Mainstream Media Ignoring Disaffected, Disillusioned Obama 2008 Voters

Mainstream Media Ignoring Disaffected, Disillusioned Obama 2008 Voters

President Barack Obama’s approval ratings have plummeted largely because Democrats and independents who fell for his “hope and change” rhetoric in 2008 have now abandoned him and his false promises. But the mainstream media is not covering this, once again protecting their favored candidate through omissions, treating Obama with kid gloves. 

Stephen K. Bannon and Citizens United interviewed such Democrats and independents in swing states like Virginia, Ohio, Colorado, and Pennsylvania and made a movie called “The Hope and The Change.” It is a movie Sean Hannity said was the “most powerful documentary” he had ever seen. And the mainstream media must agree, because they know reporting on these stories will resonate with Americans like “The Hope and The Change,” which opens next week, has. And that is why they are not reporting on these disaffected former Obama voters. 

The influential and insightful Republican strategist Cheri Jacobus notes in The Hill that “the mainstream media are comfortably snuggled in the pocket of President Obama” and “his cheerleaders in the media no longer even make so much as the weakest attempt to camouflage their allegiance.”

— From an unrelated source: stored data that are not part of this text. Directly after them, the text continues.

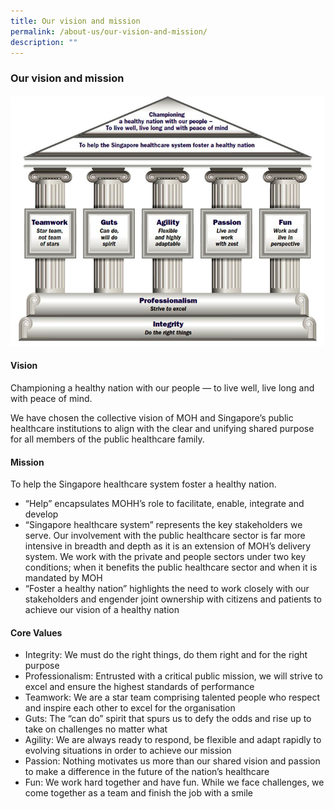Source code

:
 ```yaml
---
title: Our vision and mission
permalink: /about-us/our-vision-and-mission/
description: ""
---
```


### Our vision and mission

![](/images/vision-mission.jpg)

#### Vision

Championing a healthy nation with our people — to live well, live long and with peace of mind.

We have chosen the collective vision of MOH and Singapore’s p​ublic healthcare institutions to align with the clear and unifying shared purpose for all members of the public healthcare family.

#### Mission

To help the Singapore healthcare system foster a healthy nation.

*   “Help” encapsulates MOHH’s role to facilitate, enable, integrate and develop
*   “Singapore healthcare system” represents the key stakeholders we serve. Our involvement with the public healthcare sector is far more intensive in breadth and depth as it is an extension of MOH’s delivery system. We work with the private and people sectors under two key conditions; when it benefits the public healthcare sector and when it is mandated by MOH
*   “Foster a healthy nation” highlights the need to work closely with our stakeholders and engender joint ownership with citizens and patients to achieve our vision of a healthy nation

#### Core Values

*   Integrity: We must do the right things, do them right and for the right purpose
*   Professionalism: Entrusted with a critical public mission, we will strive to excel and ensure the highest standards of performance
*   Teamwork: We are a star team comprising talented people who respect and inspire each other to excel for the organisation
*   Guts: The “can do” spirit that spurs us to defy the odds and rise up to take on challenges no matter what
*   Agility: We are always ready to respond, be flexible and adapt rapidly to evolving situations in order to achieve our mission
*   Passion: Nothing motivates us more than our shared vision and passion to make a difference in the future of the nation’s healthcare
*   Fun: We work hard together and have fun. While we face challenges, we come together as a team and finish the job with a smile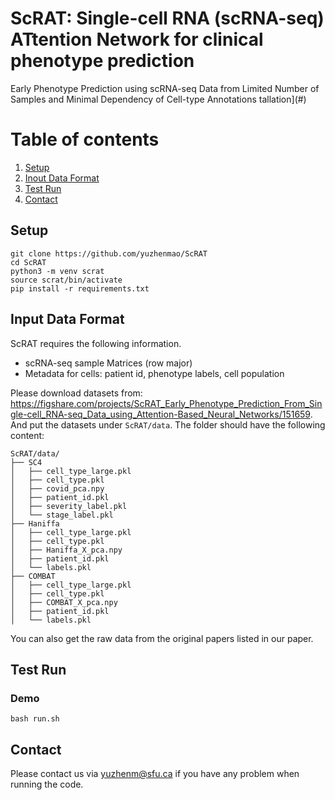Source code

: ScRAT: Single-cell RNA (scRNA-seq) ATtention Network for clinical phenotype prediction
==========
Early Phenotype Prediction using scRNA-seq Data from Limited Number of Samples and Minimal Dependency of Cell-type Annotations
tallation](#)
# Table of contents
1. [Setup](#setup)
2. [Inout Data Format](#input-data-format)
3. [Test Run](#test-run)
4. [Contact](#contact)

## Setup

```
git clone https://github.com/yuzhenmao/ScRAT
cd ScRAT
python3 -m venv scrat
source scrat/bin/activate
pip install -r requirements.txt
```

## Input Data Format
ScRAT requires the following information.
* scRNA-seq sample Matrices (row major)
* Metadata for cells: patient id, phenotype labels, cell population

Please download datasets from: https://figshare.com/projects/ScRAT_Early_Phenotype_Prediction_From_Single-cell_RNA-seq_Data_using_Attention-Based_Neural_Networks/151659. And put the datasets under `ScRAT/data`. The folder should have the following content:
```
ScRAT/data/
├── SC4
│   ├── cell_type_large.pkl
│   ├── cell_type.pkl
│   ├── covid_pca.npy
│   ├── patient_id.pkl
│   ├── severity_label.pkl
│   └── stage_label.pkl
├── Haniffa
│   ├── cell_type_large.pkl
│   ├── cell_type.pkl
│   ├── Haniffa_X_pca.npy
│   ├── patient_id.pkl
│   └── labels.pkl
├── COMBAT
│   ├── cell_type_large.pkl
│   ├── cell_type.pkl
│   ├── COMBAT_X_pca.npy
│   ├── patient_id.pkl
│   └── labels.pkl

```


You can also get the raw data from the original papers listed in our paper.


## Test Run
### Demo
```
bash run.sh
```

## Contact
Please contact us via yuzhenm@sfu.ca if you have any problem when running the code.


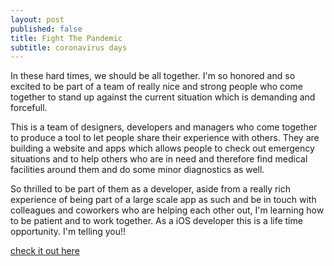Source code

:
 ```yaml
---
layout: post
published: false
title: Fight The Pandemic
subtitle: coronavirus days
---
```



In these hard times, we should be all together. I'm so honored and so excited to be part of a team of really nice and strong people who come together to stand up against the current situation which is demanding and forcefull. 

This is a team of designers, developers and managers who come together to produce a tool to let people share their experience with others. They are building a website and apps which allows people to check out emergency situations and to help others who are in need and therefore find medical facilities around them and do some minor diagnostics as well. 

So thrilled to be part of them as a developer, aside from a really rich experience of being part of a large scale app as such and be in touch with colleagues and coworkers who are helping each other out, I'm learning how to be patient and to work together. As a iOS developer this is a life time opportunity. I'm telling you!!

[check it out here](https://github.com/FightPandemics) 
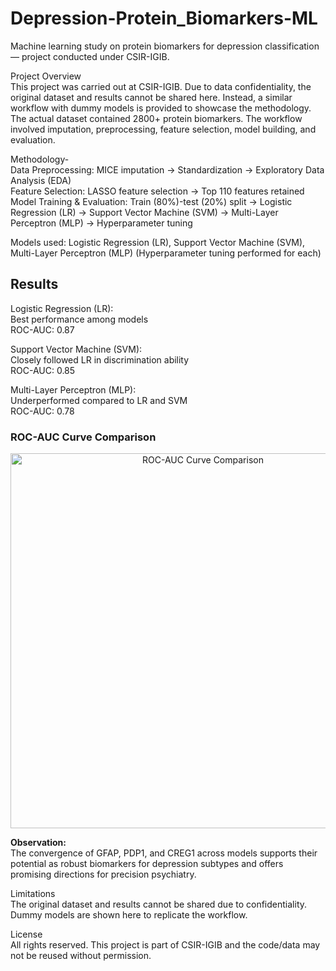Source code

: # Depression-Protein_Biomarkers-ML
Machine learning study on protein biomarkers for depression classification — project conducted under CSIR-IGIB.

Project Overview<br>
This project was carried out at CSIR-IGIB. Due to data confidentiality, the original dataset and results cannot be shared here. Instead, a similar workflow with dummy models is provided to showcase the methodology.
The actual dataset contained 2800+ protein biomarkers. The workflow involved imputation, preprocessing, feature selection, model building, and evaluation.

Methodology- <br>
Data Preprocessing: MICE imputation → Standardization → Exploratory Data Analysis (EDA) <br>
Feature Selection: LASSO feature selection → Top 110 features retained <br>
Model Training & Evaluation: Train (80%)-test (20%) split → Logistic Regression (LR) → Support Vector Machine (SVM) → Multi-Layer Perceptron (MLP) → Hyperparameter tuning

Models used:
Logistic Regression (LR),
Support Vector Machine (SVM),
Multi-Layer Perceptron (MLP)
(Hyperparameter tuning performed for each)

## Results

Logistic Regression (LR):  
Best performance among models  
ROC-AUC: 0.87  

Support Vector Machine (SVM):  
Closely followed LR in discrimination ability  
ROC-AUC: 0.85  

Multi-Layer Perceptron (MLP):  
Underperformed compared to LR and SVM  
ROC-AUC: 0.78  

### ROC-AUC Curve Comparison
<p align="center">
  <img src="results/roc_auc.png" alt="ROC-AUC Curve Comparison" width="600"/>
</p>

**Observation:**  
The convergence of GFAP, PDP1, and CREG1 across models supports their potential as robust biomarkers for depression subtypes and offers promising directions for precision psychiatry.

Limitations<br>
The original dataset and results cannot be shared due to confidentiality.<br>
Dummy models are shown here to replicate the workflow.

License<br>
All rights reserved. This project is part of CSIR-IGIB and the code/data may not be reused without permission.
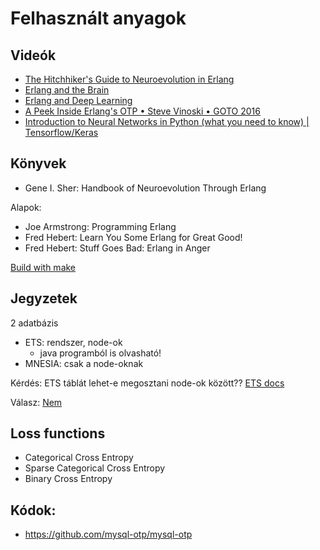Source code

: # Felhasznált anyagok

## Videók

- [The Hitchhiker's Guide to Neuroevolution in Erlang](https://youtu.be/5U0JNLpJn-8)
- [Erlang and the Brain](https://youtu.be/rV5P4arc2K4)
- [Erlang and Deep Learning](https://youtu.be/iMhBEVCgPdg)
- [A Peek Inside Erlang's OTP • Steve Vinoski • GOTO 2016](https://youtu.be/PkHZPTn1brc)
- [Introduction to Neural Networks in Python (what you need to know) | Tensorflow/Keras](https://www.youtube.com/watch?v=aBIGJeHRZLQ)


## Könyvek

- Gene I. Sher: Handbook of Neuroevolution Through Erlang

Alapok:

- Joe Armstrong: Programming Erlang
- Fred Hebert: Learn You Some Erlang for Great Good!
- Fred Hebert: Stuff Goes Bad: Erlang in Anger

[Build with make](http://rustyrazorblade.com/post/2010/smarter-erlang-programming-with-emakefile-options-and-user_default/)

## Jegyzetek

2 adatbázis

- ETS: rendszer, node-ok
  - java programból is olvasható!
- MNESIA: csak a node-oknak

Kérdés: ETS táblát lehet-e megosztani node-ok között??
[ETS docs](https://www.erlang.org/doc/man/ets.html)

Válasz: [Nem](https://stackoverflow.com/questions/13047488/erlang-shared-ets-tables)

## Loss functions

 - Categorical Cross Entropy
 - Sparse Categorical Cross Entropy
 - Binary Cross Entropy

## Kódok:
- https://github.com/mysql-otp/mysql-otp
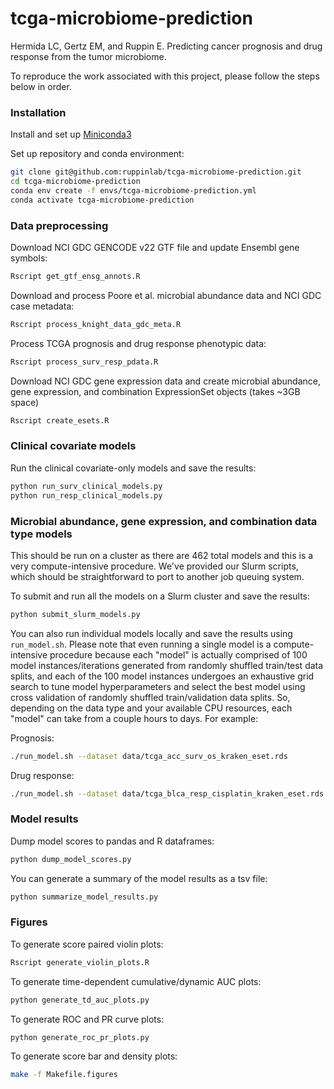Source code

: # tcga-microbiome-prediction

Hermida LC, Gertz EM, and Ruppin E. Predicting cancer prognosis and drug
response from the tumor microbiome.

To reproduce the work associated with this project, please follow the steps
below in order.

### Installation

Install and set up [Miniconda3](https://docs.conda.io/en/latest/miniconda.html)

Set up repository and conda environment:

```bash
git clone git@github.com:ruppinlab/tcga-microbiome-prediction.git
cd tcga-microbiome-prediction
conda env create -f envs/tcga-microbiome-prediction.yml
conda activate tcga-microbiome-prediction
```

### Data preprocessing

Download NCI GDC GENCODE v22 GTF file and update Ensembl gene symbols:

```bash
Rscript get_gtf_ensg_annots.R
```

Download and process Poore et al. microbial abundance data and NCI GDC case
metadata:

```bash
Rscript process_knight_data_gdc_meta.R
```

Process TCGA prognosis and drug response phenotypic data:

```bash
Rscript process_surv_resp_pdata.R
```

Download NCI GDC gene expression data and create microbial abundance, gene
expression, and combination ExpressionSet objects (takes ~3GB space)

```bash
Rscript create_esets.R
```

### Clinical covariate models

Run the clinical covariate-only models and save the results:

```bash
python run_surv_clinical_models.py
python run_resp_clinical_models.py
```

### Microbial abundance, gene expression, and combination data type models

This should be run on a cluster as there are 462 total models and this is a
very compute-intensive procedure. We've provided our Slurm scripts, which
should be straightforward to port to another job queuing system.

To submit and run all the models on a Slurm cluster and save the results:

```bash
python submit_slurm_models.py
```

You can also run individual models locally and save the results using
`run_model.sh`.  Please note that even running a single model is a
compute-intensive procedure because each "model" is actually comprised of 100
model instances/iterations generated from randomly shuffled train/test data
splits, and each of the 100 model instances undergoes an exhaustive grid search
to tune model hyperparameters and select the best model using cross validation
of randomly shuffled train/validation data splits. So, depending on the data
type and your available CPU resources, each "model" can take from a couple
hours to days. For example:

Prognosis:

```bash
./run_model.sh --dataset data/tcga_acc_surv_os_kraken_eset.rds
```

Drug response:

```bash
./run_model.sh --dataset data/tcga_blca_resp_cisplatin_kraken_eset.rds
```

### Model results

Dump model scores to pandas and R dataframes:

```bash
python dump_model_scores.py
```

You can generate a summary of the model results as a tsv file:

```bash
python summarize_model_results.py
```

### Figures

To generate score paired violin plots:

```bash
Rscript generate_violin_plots.R
```

To generate time-dependent cumulative/dynamic AUC plots:

```bash
python generate_td_auc_plots.py
```

To generate ROC and PR curve plots:

```bash
python generate_roc_pr_plots.py
```

To generate score bar and density plots:

```bash
make -f Makefile.figures
```
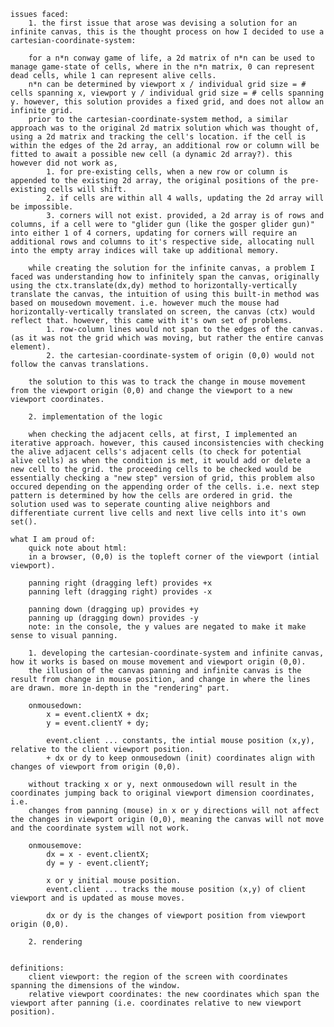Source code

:     issues faced:
        1. the first issue that arose was devising a solution for an infinite canvas, this is the thought process on how I decided to use a cartesian-coordinate-system:
        
        for a n*n conway game of life, a 2d matrix of n*n can be used to manage game-state of cells, where in the n*n matrix, 0 can represent dead cells, while 1 can represent alive cells. 
        n*n can be determined by viewport x / individual grid size = # cells spanning x, viewport y / individual grid size = # cells spanning y. however, this solution provides a fixed grid, and does not allow an infinite grid. 
        prior to the cartesian-coordinate-system method, a similar approach was to the original 2d matrix solution which was thought of, using a 2d matrix and tracking the cell's location. if the cell is within the edges of the 2d array, an additional row or column will be fitted to await a possible new cell (a dynamic 2d array?). this however did not work as,
            1. for pre-existing cells, when a new row or column is appended to the existing 2d array, the original positions of the pre-existing cells will shift.
            2. if cells are within all 4 walls, updating the 2d array will be impossible.
            3. corners will not exist. provided, a 2d array is of rows and columns, if a cell were to "glider gun (like the gosper glider gun)" into either 1 of 4 corners, updating for corners will require an additional rows and columns to it's respective side, allocating null into the empty array indices will take up additional memory.

        while creating the solution for the infinite canvas, a problem I faced was understanding how to infinitely span the canvas, originally using the ctx.translate(dx,dy) method to horizontally-vertically translate the canvas, the intuition of using this built-in method was based on mousedown movement. i.e. however much the mouse had horizontally-vertically translated on screen, the canvas (ctx) would reflect that. however, this came with it's own set of problems. 
            1. row-column lines would not span to the edges of the canvas. (as it was not the grid which was moving, but rather the entire canvas element).
            2. the cartesian-coordinate-system of origin (0,0) would not follow the canvas translations.

        the solution to this was to track the change in mouse movement from the viewport origin (0,0) and change the viewport to a new viewport coordinates. 

        2. implementation of the logic

        when checking the adjacent cells, at first, I implemented an iterative approach. however, this caused inconsistencies with checking the alive adjacent cells's adjacent cells (to check for potential alive cells) as when the condition is met, it would add or delete a new cell to the grid. the proceeding cells to be checked would be essentially checking a "new step" version of grid, this problem also occured depending on the appending order of the cells. i.e. next step pattern is determined by how the cells are ordered in grid. the solution used was to seperate counting alive neighbors and differentiate current live cells and next live cells into it's own set().

    what I am proud of:
        quick note about html:
        in a browser, (0,0) is the topleft corner of the viewport (intial viewport).

        panning right (dragging left) provides +x
        panning left (dragging right) provides -x

        panning down (dragging up) provides +y
        panning up (dragging down) provides -y 
        note: in the console, the y values are negated to make it make sense to visual panning.

        1. developing the cartesian-coordinate-system and infinite canvas, how it works is based on mouse movement and viewport origin (0,0).
        the illusion of the canvas panning and infinite canvas is the result from change in mouse position, and change in where the lines are drawn. more in-depth in the "rendering" part.

        onmousedown:
            x = event.clientX + dx;
            y = event.clientY + dy;

            event.client ... constants, the intial mouse position (x,y), relative to the client viewport position. 
            + dx or dy to keep onmousedown (init) coordinates align with changes of viewport from origin (0,0).

        without tracking x or y, next onmousedown will result in the coordinates jumping back to original viewport dimension coordinates, i.e.
        changes from panning (mouse) in x or y directions will not affect the changes in viewport origin (0,0), meaning the canvas will not move and the coordinate system will not work.

        onmousemove: 
            dx = x - event.clientX;
            dy = y - event.clientY;

            x or y initial mouse position.
            event.client ... tracks the mouse position (x,y) of client viewport and is updated as mouse moves. 

            dx or dy is the changes of viewport position from viewport origin (0,0).

        2. rendering
            

    definitions:
        client viewport: the region of the screen with coordinates spanning the dimensions of the window.
        relative viewport coordinates: the new coordinates which span the viewport after panning (i.e. coordinates relative to new viewport position).
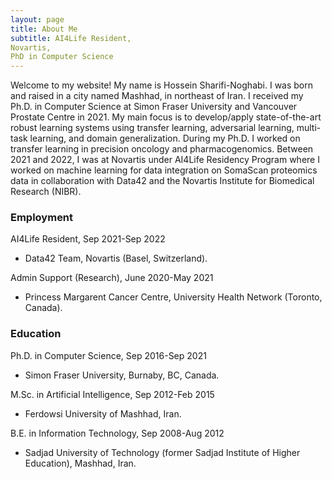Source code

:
 ```yaml
---
layout: page
title: About Me
subtitle: AI4Life Resident, 
Novartis, 
PhD in Computer Science
---
```

Welcome to my website!
My name is Hossein Sharifi-Noghabi. I was born and raised in a city named Mashhad, in northeast of Iran. I received my Ph.D. in Computer Science at Simon Fraser University and Vancouver Prostate Centre in 2021. My main focus is to develop/apply state-of-the-art robust learning systems using transfer learning, adversarial learning, multi-task learning, and domain generalization. During my Ph.D. I worked on transfer learning in precision oncology and pharmacogenomics. Between 2021 and 2022, I was at Novartis under AI4Life Residency Program where I worked on machine learning for data integration on SomaScan proteomics data in collaboration with Data42 and the Novartis Institute for Biomedical Research (NIBR).  

### Employment 

AI4Life Resident, Sep 2021-Sep 2022
  - Data42 Team, Novartis (Basel, Switzerland).  

Admin Support (Research), June 2020-May 2021 
  - Princess Margarent Cancer Centre, University Health Network (Toronto, Canada). 

### Education 

Ph.D. in Computer Science, Sep 2016-Sep 2021
  - Simon Fraser University, Burnaby, BC, Canada. 

M.Sc. in Artificial Intelligence, Sep 2012-Feb 2015
  - Ferdowsi University of Mashhad, Iran. 

B.E. in Information Technology, Sep 2008-Aug 2012 
  - Sadjad University of Technology (former Sadjad Institute of Higher Education), Mashhad, Iran.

Reporting on disaffected Obama voters, Jacobus notes, will not only hurt Obama but also their careers — “or at least curtail the in-crowd party invites in D.C. and the Upper West Side.”

Jacobus writes that the insular, groupthink members of political press should watch “The Hope and The Change” because “they actually talk to the Democrats who voted for Obama in 2008 in some key battleground states but are now bitterly disappointed after four years.”

“Political reporters don’t seem interested in listening to these voters and even pretend they don’t exist,” Jacobus writes. “Yet it’s these voters who are going to make Decision 2012.”

If journalists spoke to voters such as the ones profiled in “The Hope and the Change,” they may hear things such as: 

“Obama says a lot of things, but his actions are often different.” 

“Obama’s a great con-artist.”

“I think he just wanted to get up there and show off.” 

“This is the type of thing my father was trying to get away from in communist Eastern Europe.”

“This is the limit. We gotta go by the budget.”

“I fear for my children.”

“Smoke and mirrors.”

“I don’t know if we can recover from this.” 

But these soundbites and quotes from Reagan Democrats and independents outside of the political bubble would demolish the mainstream media’s narrative that Obama is a competent leader who can best help the middle class. 

That so very many Democrats — not to mention independents — who voted for the unknown Barack Obama in 2008 are now turning away from him is news. Big news.”

Jacobus notes the film also tracks Obama’s failures the mainstream media barely mentions.

“From expensive vacations on our dime, slow-jamming the news with Jimmy Fallon and the ‘cash for clunkers’ program (that could now serve as an anti-Obama campaign theme) to the S&P downgrade, the perplexing Nobel Peace Prize for literally nothing, repetitive sloganeering by Obama that borders on the creepy, ObamaCare, 23 million searching for work, failed stimulus spending and $16 trillion in debt, we are provided a painfully accurate overview of the past four years,” Jacobus writes. 

“The Hope and the Change” does what the mainstream media, which is becoming more elitist, insular, and out of touch with America’s main streets, does not and may be incapable of doing even if they tried — ask Reagan Democrats and independents substantive questions, and let them answer honestly in an unfiltered manner.